Informed Consent Re-read your informed consent: Was data sharing considered in your informed consent? Are any restrictions on data sharing imposed (those restrictions may also apply to anonymized data)?

  1. If restrictions were imposed, choose a repository that allows restricting access or customizing terms of use for data re-use.
  2. If data sharing was precluded, do not publish the data.
Third Party Rights Consider if any third party rights apply to your data hindering you from sharing the data.

  1. If reusing data: Did the data providing agency/researcher allow you to publish the data?
  2. If using copyright protected materials: Do your data include any copyright protected elements (e.g. exact item wordings of a psychometric test)?
Jurisdiction When publishing data within a repository which does not underlie your jurisdiction, consider the consequences.

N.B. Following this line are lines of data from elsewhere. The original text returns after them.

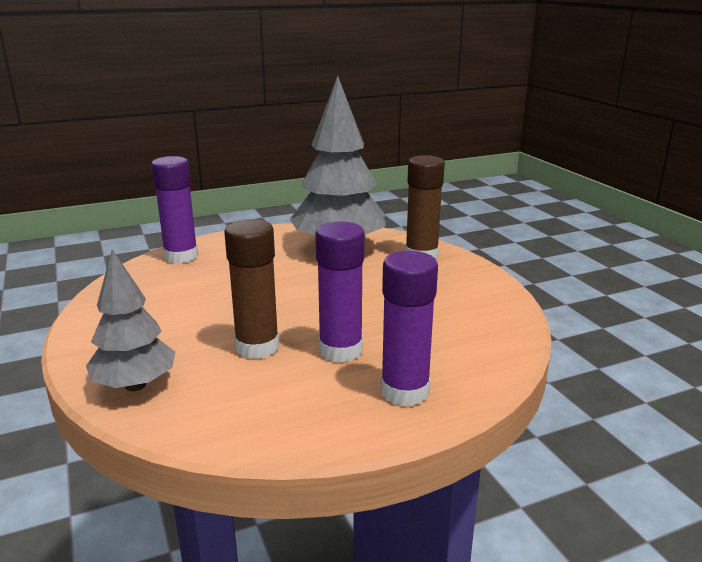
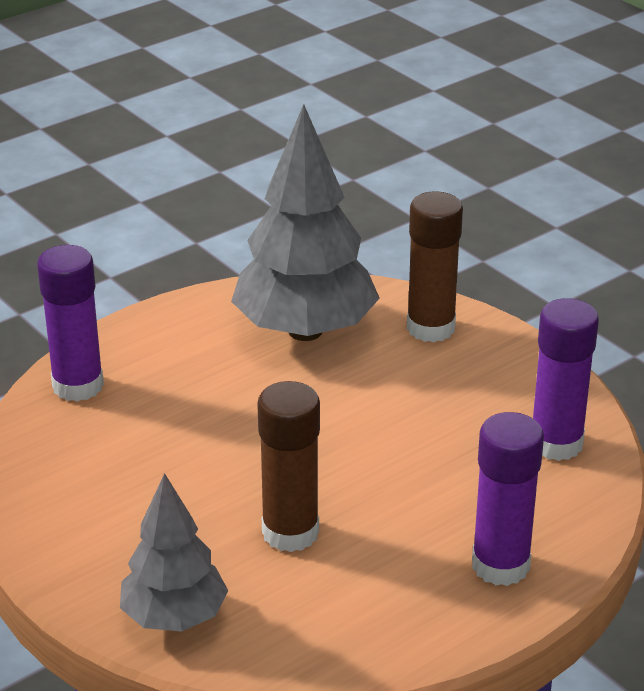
camera: 15 degrees left, 10 degrees up
(340, 350) = (398, 518): purple glue stick -> purple glue stick (556, 443)

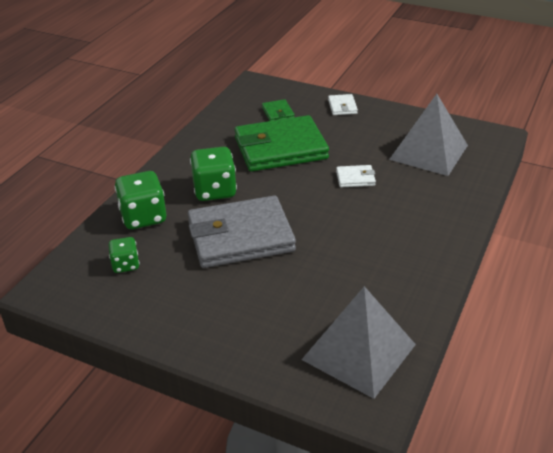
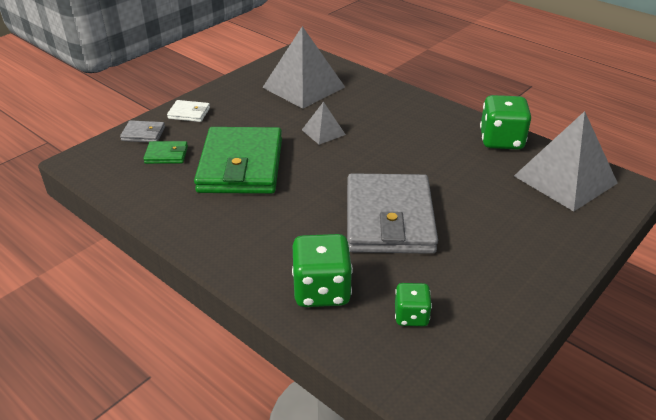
camera: 75 degrees left, 0 degrees up
(214, 190) = (296, 225): green dice -> green dice (501, 140)
(300, 96) = (143, 134): none -> grey wallet
(355, 178) = (323, 132): white wallet -> grey pyramid

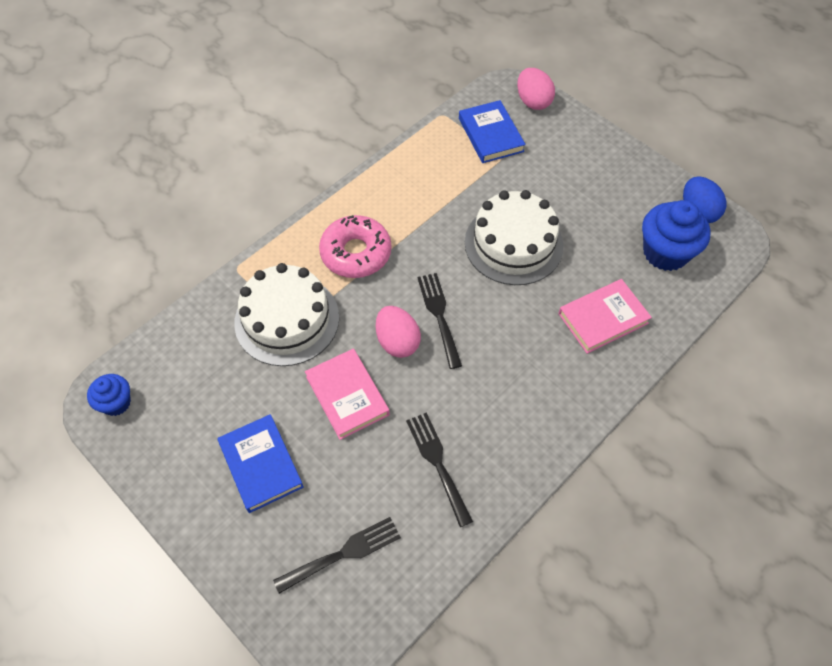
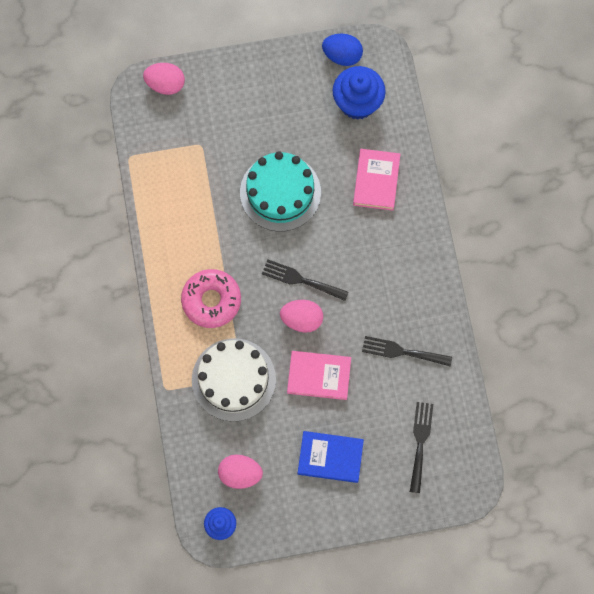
camera: 55 degrees left, 15 degrees up
(186, 387) = (240, 474): none -> pink egg
(490, 135) = (174, 137): blue book -> none
(513, 244) = (280, 192): white cake -> turquoise cake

  1. If personal data is included check if repositories are in line with data protection laws applying to your jurisdiction.
  2. If you are not sure that the repository is in line with laws applying to your jurisdiction, search for a repository that underlies your jurisdiction.
B. Communicate your Data
Consider Focus of Data Publication

(What purpose does the data publication serve? Who is the target audience of the data publication?)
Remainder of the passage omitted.